Formation of ethyl acetate by Kluyveromyces marxianus on whey during aerobic batch and chemostat cultivation at iron limitation.

The ability of Kluyveromyces marxianus to convert lactose into ethyl acetate offers a chance for an economic reuse of whey. Former experiments with K. marxianus DSM 5422 proved limitation of growth by iron (Fe) or copper as a precondition for significant ester synthesis. Several aerobic batch and chemostat cultivations were done with whey-borne media of a variable Fe content for exploring the effect of Fe on growth, the Fe content of biomass, and metabolite synthesis. At low Fe doses, Fe was the growth-limiting factor, the available Fe was completely absorbed by the yeasts, and the biomass formation linearly depended on the Fe dose governed by a minimum Fe content in the yeasts, x (Fe,min). At batch conditions, x (Fe,min) was 8.8 μg/g, while during chemostat cultivation at D = 0.15 h(-1), it was 23 μg/g.
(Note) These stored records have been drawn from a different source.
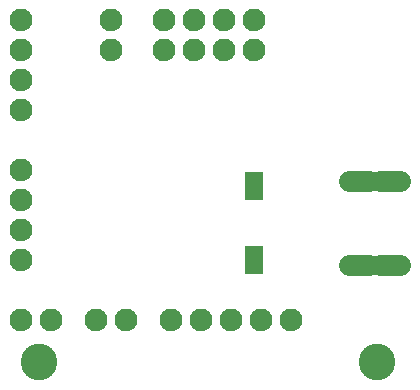
<source format=gbs>
G04 EAGLE Gerber RS-274X export*
G75*
%MOMM*%
%FSLAX34Y34*%
%LPD*%
%INSoldermask Bottom*%
%IPPOS*%
%AMOC8*
5,1,8,0,0,1.08239X$1,22.5*%
G01*
%ADD10C,3.098800*%
%ADD11C,1.765300*%
%ADD12C,1.930400*%
%ADD13R,1.650800X2.350800*%


D10*
X34290Y34290D03*
X320040Y34290D03*
D11*
X322628Y116650D02*
X339773Y116650D01*
X339773Y188150D02*
X322628Y188150D01*
X313345Y116650D02*
X296200Y116650D01*
X296200Y188150D02*
X313345Y188150D01*
D12*
X82550Y69850D03*
X107950Y69850D03*
X19050Y69850D03*
X44450Y69850D03*
D13*
X215900Y120900D03*
X215900Y183900D03*
D12*
X95250Y323850D03*
X95250Y298450D03*
X247650Y69850D03*
X222250Y69850D03*
X196850Y69850D03*
X171450Y69850D03*
X146050Y69850D03*
X19050Y247650D03*
X19050Y273050D03*
X19050Y298450D03*
X19050Y323850D03*
X19050Y120650D03*
X19050Y146050D03*
X19050Y171450D03*
X19050Y196850D03*
X139700Y298450D03*
X165100Y298450D03*
X190500Y298450D03*
X215900Y298450D03*
X139700Y323850D03*
X165100Y323850D03*
X190500Y323850D03*
X215900Y323850D03*
M02*

</source>
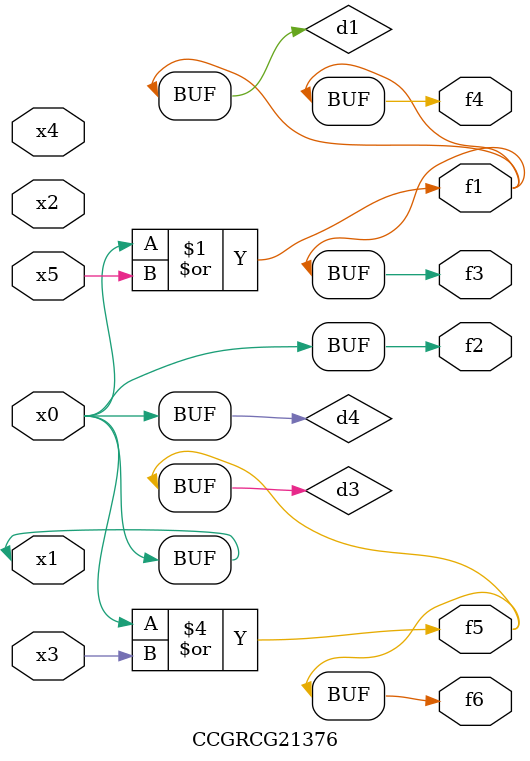
<source format=v>
module CCGRCG21376(
	input x0, x1, x2, x3, x4, x5,
	output f1, f2, f3, f4, f5, f6
);

	wire d1, d2, d3, d4;

	or (d1, x0, x5);
	xnor (d2, x1, x4);
	or (d3, x0, x3);
	buf (d4, x0, x1);
	assign f1 = d1;
	assign f2 = d4;
	assign f3 = d1;
	assign f4 = d1;
	assign f5 = d3;
	assign f6 = d3;
endmodule

</source>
At high Fe doses, sugar was the growth-limiting factor, Fe was more or less absorbed, and the formed biomass became constant. Significant amounts of ethyl acetate were only formed at Fe limitation while high Fe doses suppressed ester formation. Analysis of formed metabolites such as glycerol, pyruvate, acetate, ethanol, ethyl acetate, isocitrate, 2-oxoglutarate, succinate, and malate during chemostat cultivation allowed some interpretation of the Fe-dependent mechanism of ester synthesis; formation of ethyl acetate from acetyl-SCoA and ethanol is obviously initiated by a diminished metabolic flux of acetyl-SCoA into the citrate cycle and by a limited oxidation of NADH in the respiratory chain since Fe is required for the function of aconitase, succinate dehydrogenase, and the electron-transferring proteins.